Wherever virtue exists in an eminent degree it is persecuted. Few or none of the famous men that have lived escaped being calumniated by malice.
Miguel de Cervantes
The world loves to blacken the radiant and drag the sublime in the dust.
Friedrich Schiller
Unfortunately, “calumnies were (…) a recurring part of Schuon’s life, as is the case with almost all eminent persons whose opinions have an impact on the lives of others.” (…)
“An extreme example of (…) a personal attack on Schuon came in 1991, when a man tried to coerce him do give a supposed ‘esoteric benediction’ to an adulterous relationship. Schuon refused, and the man sought revenge by making false accusations against him to an assistant prosecutor. On the basis of these allegations, criminal charges were filed against the eighty-four year old philosopher. However, when the chief prosecutor looked at the evidence, he became aware of the accuser’s criminal record, (and) his court-ordered psychological counseling (…). The chief prosecutor thus immediately dismissed the charges and forced the resignation of the assistant responsible for the case.

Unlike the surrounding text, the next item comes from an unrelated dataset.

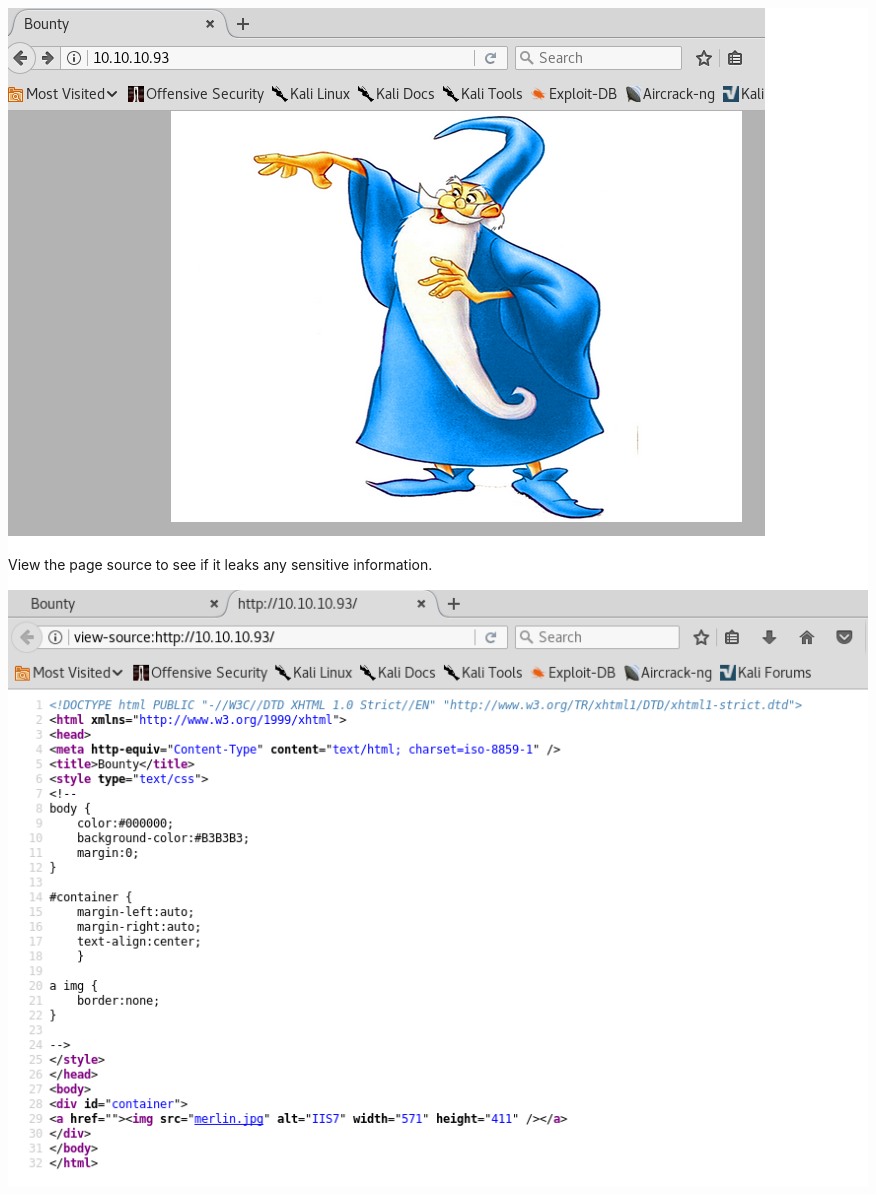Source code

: ![](../images/max/757/1*d1ATPsfn0lRf1HFLu87dRQ.png)

View the page source to see if it leaks any sensitive information.

![](../images/max/872/1*7aHdHKnxc2aAoL4xyMe7RA.png)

The police investigator was reassigned to another town. The local newspaper quoted the prosecutor as saying that other than the testimony of one individual ‘there is not one shred of evidence’ (…) against Schuon. (…) The accuser subsequently disseminated a document containing the same (…) allegations that had been discredited by the legal authorities.” [2]
Frithjof Schuon, Messenger of the Perennial Philosophy, by Michael Fitzgerald, World Wisdom, 2010, pp. 57, 194-195.
Curiously, in his day, Shri Râmana Maharshi — and he is far from being the only one [*] — was also faced with similar accusations on the part of a former disciple, and a similar course of events took place. The plaintiff against Schuon lost his case, but continued his campaign of defamation with the neurotic and obsessive hatred characteristic of certain tenebrous individuals. When one is unfamiliar with the atmosphere of ashrams, monasteries, or spiritual communities, one may be astonished by the presence of such people in the proximity of spiritual masters. In his memoirs, Vijayânanda, an elderly French disciple of Ma Ânanda Mayi, also recalls these bhuta (bad spirits), these ‘impossible people’, always critical, mediocre, psychopathic, or paranoid, for whom the light has an irresistible attraction, and of whom the entourage of this great Indian saint was also far from exempt.
[*] Padre Pio and, in a different context, but arising from similar causes, St. Theresa of Ávila, who was accused before a tribunal of the Inquisition by one of her former nuns for alleged maltreatment and suspect practices.
Frithjof Schuon, Life and Teachings, by Jean-Baptiste Aymard and Patrick Laude, State University of New York Press, 2004, p. 51.
“You are no doubt familiar with the Sufic rule, quoted by al-Qushaïrî, according to which the disciple must never regard the acts of his master with a bad eye, ‘even if he thinks he catches him in flagrant adultery’. One could therefore ask: how then does the disciple recognize the orthodoxy of the master? The answer is this: in all that concerns the disciple himself and not in that which concerns only the master. We adhere to a master by virtue of the divine Truths that we find in his teaching and in his method. It is by relying on this that we ‘oblige’ God towards us; God will not deceive us; He does not require us to analyze the personal acts of the master, that we do ‘psychology’, but if He wants to show us the falsity of the master, He will show it to us on the very plane of these divine Truths by virtue of which we adhered to the master.”
Extract from a letter by Titus Burckhardt, 1951.
It is necessary to accept ‘God’s Will’ whenever evil may enter into our destiny and cannot possibly be avoided; indeed the partially paradoxical nature of All-Possibility requires of man an attitude that is in conformity with the situation, namely the quality of serenity, of which the sky above is the visible symbol. Serenity, so to speak, is to place oneself above the clouds, in an ambience of coolness and void, and far from the dissonances of this low world.
Schuon, Roots of the Human Condition, p. 110.